To find the minimum speed of a particle when the string is horizontal for it to complete a vertical circle, we can use the principle of conservation of energy. Here’s a step-by-step solution: ### Step 1: Understand the Problem A particle is attached to a string of length \( l \) and is rotated in a vertical circle. We need to determine the minimum speed of the particle at the horizontal position (when the string is horizontal) so that it can complete the full circular motion. ### Step 2: Set Up the Energy Conservation Equation We will use the conservation of mechanical energy.
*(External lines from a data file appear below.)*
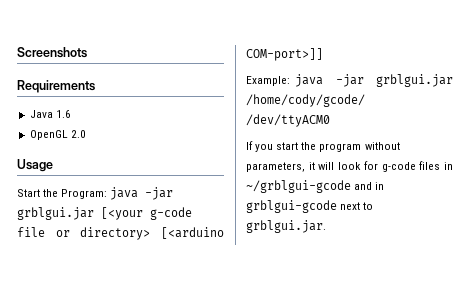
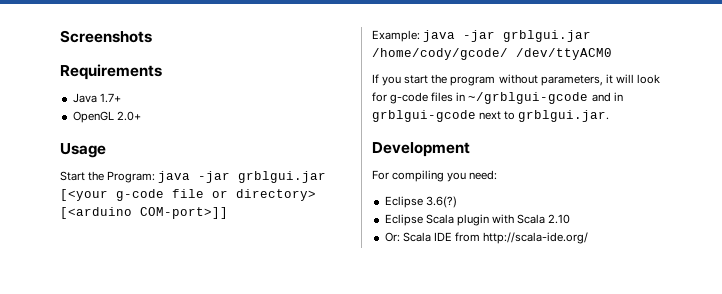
[55,110,71,118] 1.6 -> [99,93,121,103] 1.7+
[70,130,86,138] 2.0 -> [116,111,141,121] 2.0+
(326, 226) none -> [372,142,470,157] [372,170,498,182] [384,196,457,208] [384,214,571,226] [384,232,589,244] // Development // For compiling you need: // Eclipse 3.6(?) // Eclipse Scala plugin with Scala 2.10 // Or: Scala IDE from http://scala-ide.org/

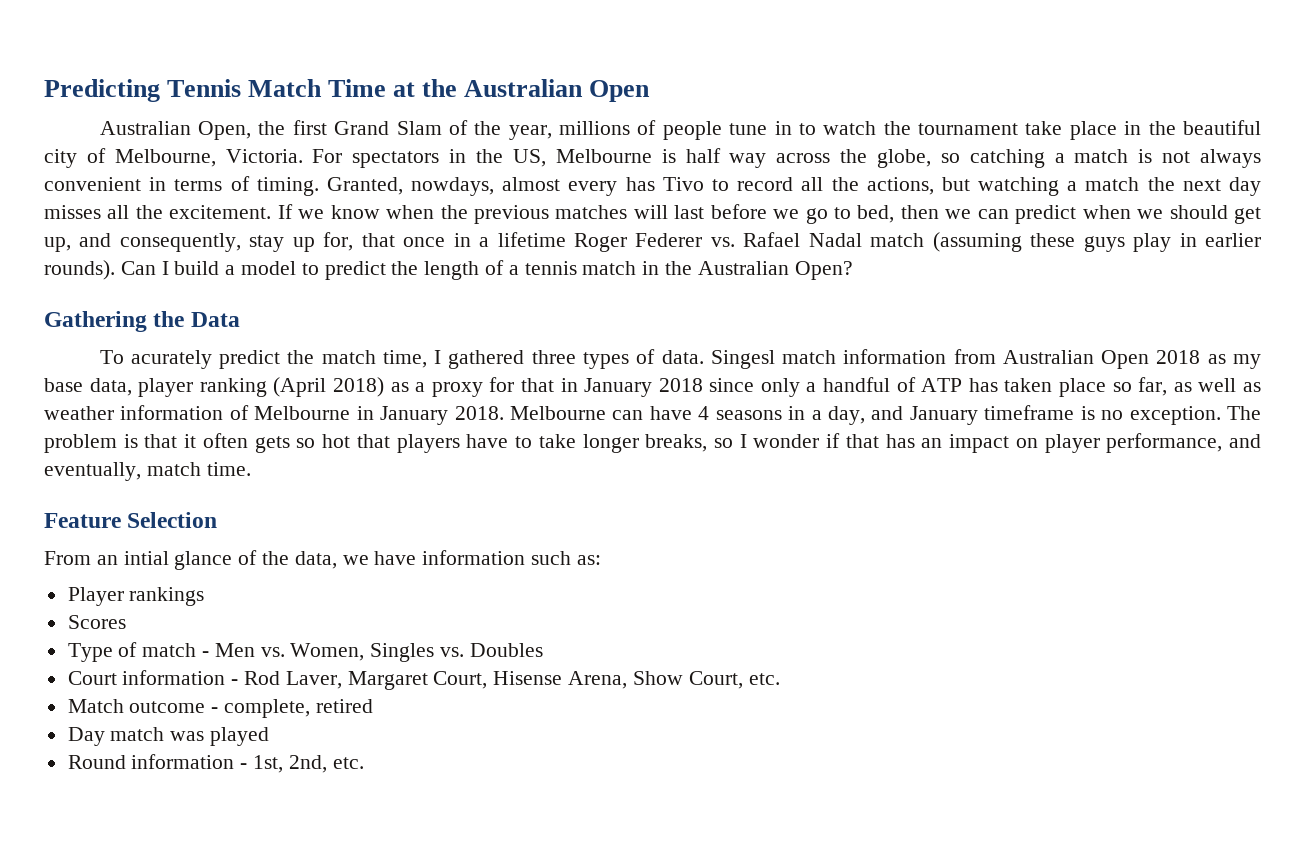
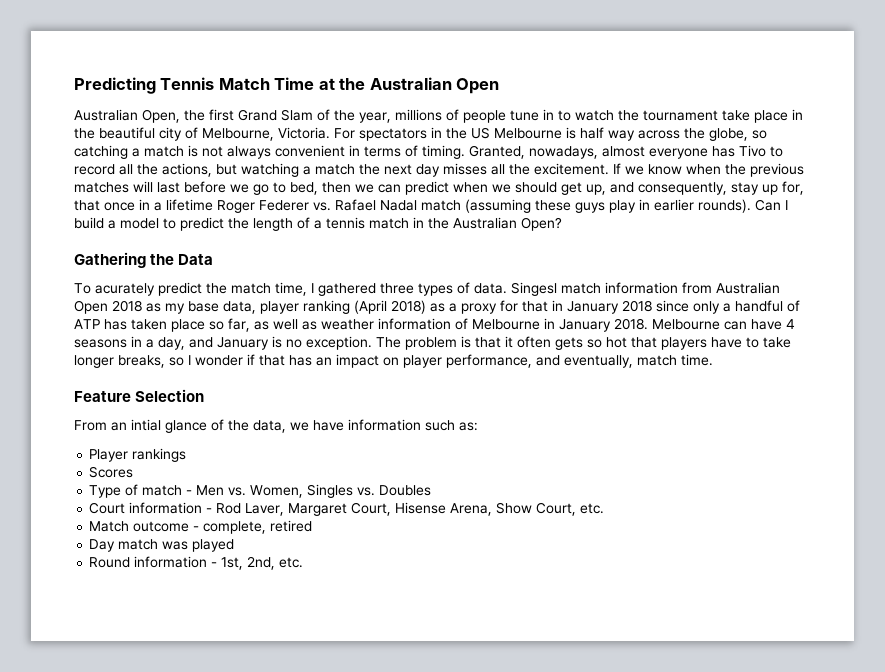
[512,149,546,167] US, -> [471,127,490,139] US
[411,177,618,196] nowdays, almost every -> [529,146,708,159] nowadays, almost everyone
[984,405,1075,420] timeframe -> (269, 343) none

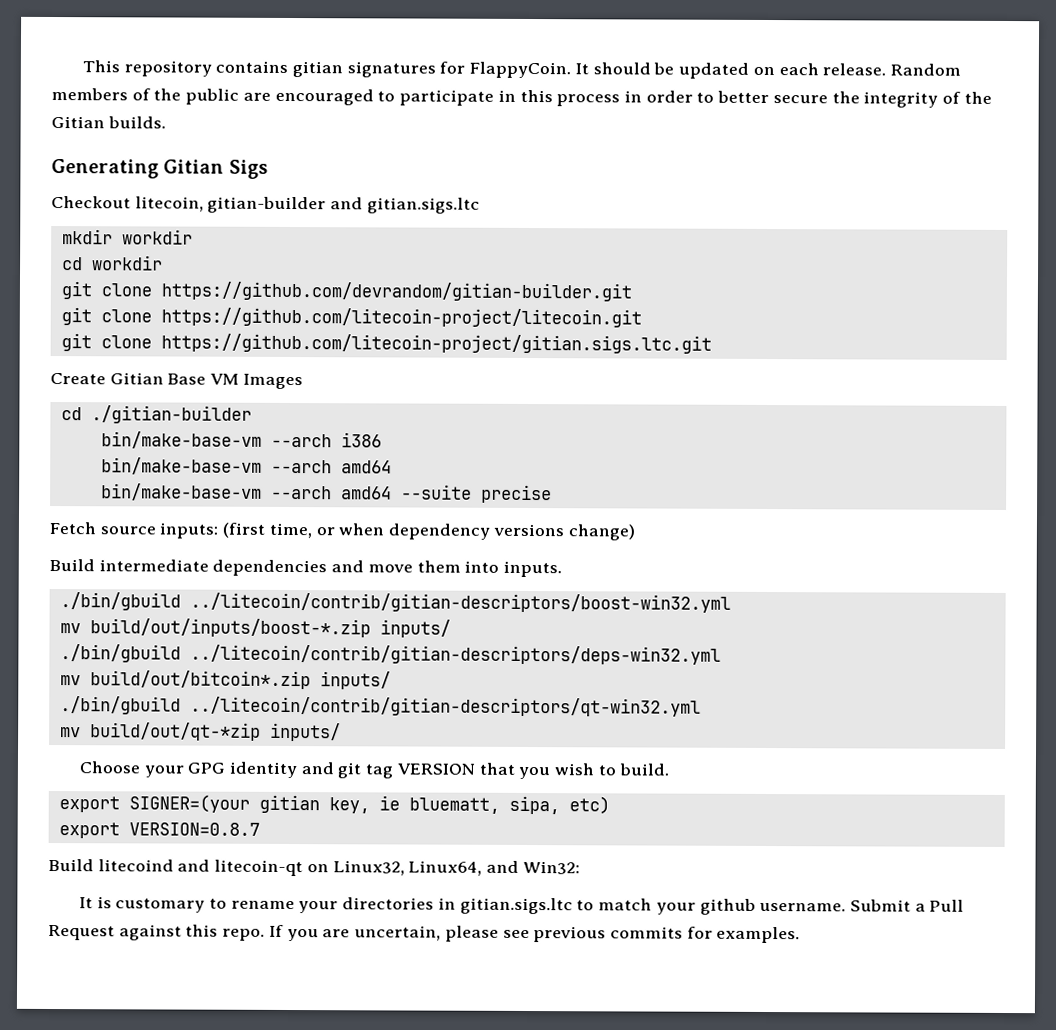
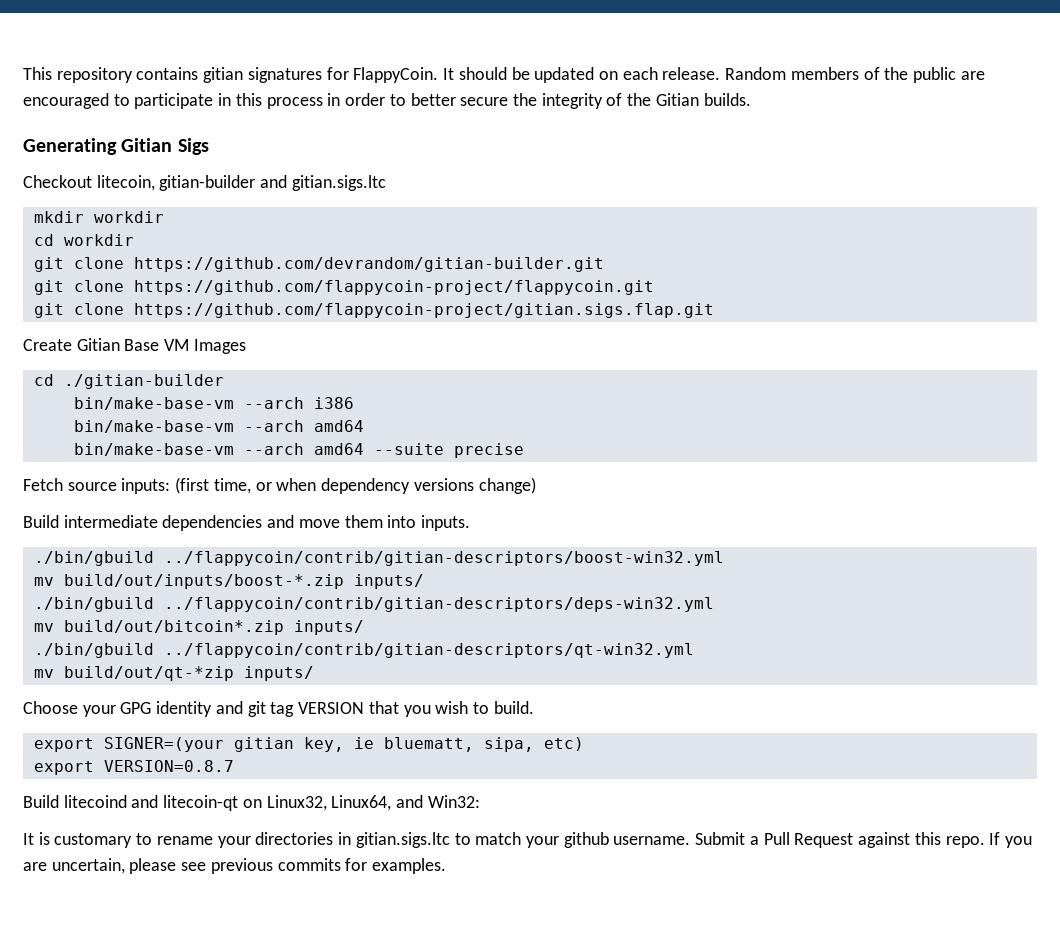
[160,307,642,328] [60,333,712,354] https://github.com/litecoin-project/litecoin.git // git clone https://github.com/litecoin-project/gitian.sigs.ltc.git -> [133,280,654,295] [33,303,714,318] https://github.com/flappycoin-project/flappycoin.git // git clone https://github.com/flappycoin-project/gitian.sigs.flap.git
[189,592,731,613] ../litecoin/contrib/gitian-descriptors/boost-win32.yml -> [163,551,724,566] ../flappycoin/contrib/gitian-descriptors/boost-win32.yml
[189,644,721,665] ../litecoin/contrib/gitian-descriptors/deps-win32.yml -> [163,597,714,612] ../flappycoin/contrib/gitian-descriptors/deps-win32.yml
[189,696,701,717] ../litecoin/contrib/gitian-descriptors/qt-win32.yml -> [163,643,694,658] ../flappycoin/contrib/gitian-descriptors/qt-win32.yml

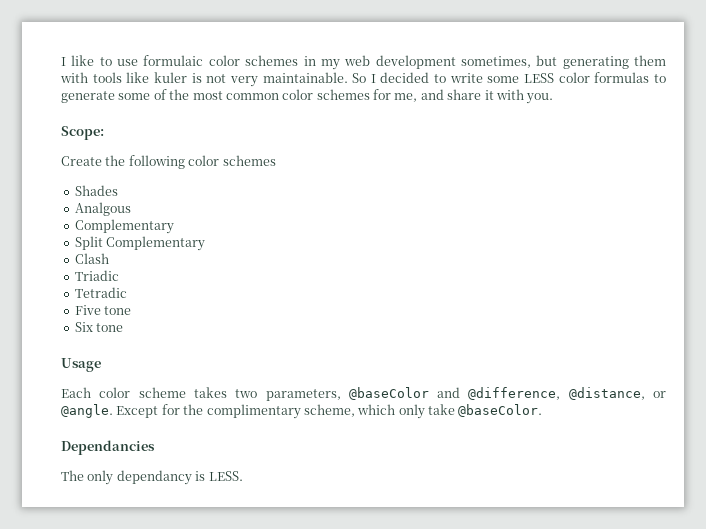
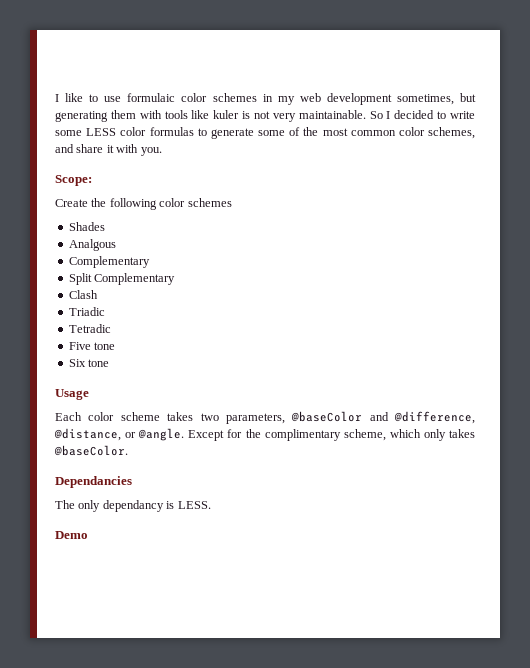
[316,89,418,102] schemes for me, -> [428,127,475,139] schemes,
[428,404,455,415] take -> [449,429,476,438] takes
(243, 476) none -> [55,531,88,539] // Demo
The total mechanical energy at the horizontal position must equal the total mechanical energy at the lowest point of the circle. ### Step 3: Define the Energies 1. **At the horizontal position** (let's denote this position as point A): - Height from the reference point (lowest point) = \( l \) - Potential Energy (PE) at A = \( mgh = mg \cdot l \) - Kinetic Energy (KE) at A = \( \frac{1}{2} mv^2 \) (where \( v \) is the speed at the horizontal position) 2. **At the lowest point** (let's denote this position as point B): - Height from the reference point = 0 - Potential Energy (PE) at B = \( 0 \) - Kinetic Energy (KE) at B = \( \frac{1}{2} m u^2 \) (where \( u \) is the speed at the lowest point) ### Step 4: Write the Conservation of Energy Equation Using the conservation of energy: \[ \text{Total Energy at A} = \text{Total Energy at B} \] \[ PE_A + KE_A = PE_B + KE_B \] Substituting the expressions we defined: \[ mg \cdot l + \frac{1}{2} mv^2 = 0 + \frac{1}{2} mu^2 \] ### Step 5: Substitute the Minimum Speed at the Lowest Point From physics, we know that the minimum speed \( u \) required at the lowest point to maintain circular motion is given by: \[ u = \sqrt{5gl} \] Substituting \( u \) into the energy equation: \[ mg \cdot l + \frac{1}{2} mv^2 = \frac{1}{2} m(5gl) \] ### Step 6: Simplify the Equation Cancel \( m \) from all terms (assuming \( m \neq 0 \)): \[ gl + \frac{1}{2} v^2 = \frac{5}{2} gl \] Rearranging gives: \[ \frac{1}{2} v^2 = \frac{5}{2} gl - gl \] \[ \frac{1}{2} v^2 = \frac{3}{2} gl \] ### Step 7: Solve for \( v \) Multiply both sides by 2: \[ v^2 = 3gl \] Taking the square root: \[ v = \sqrt{3gl} \] ### Final Answer The minimum speed of the particle when the string is horizontal for it to complete the circle is: \[ v = \sqrt{3gl} \]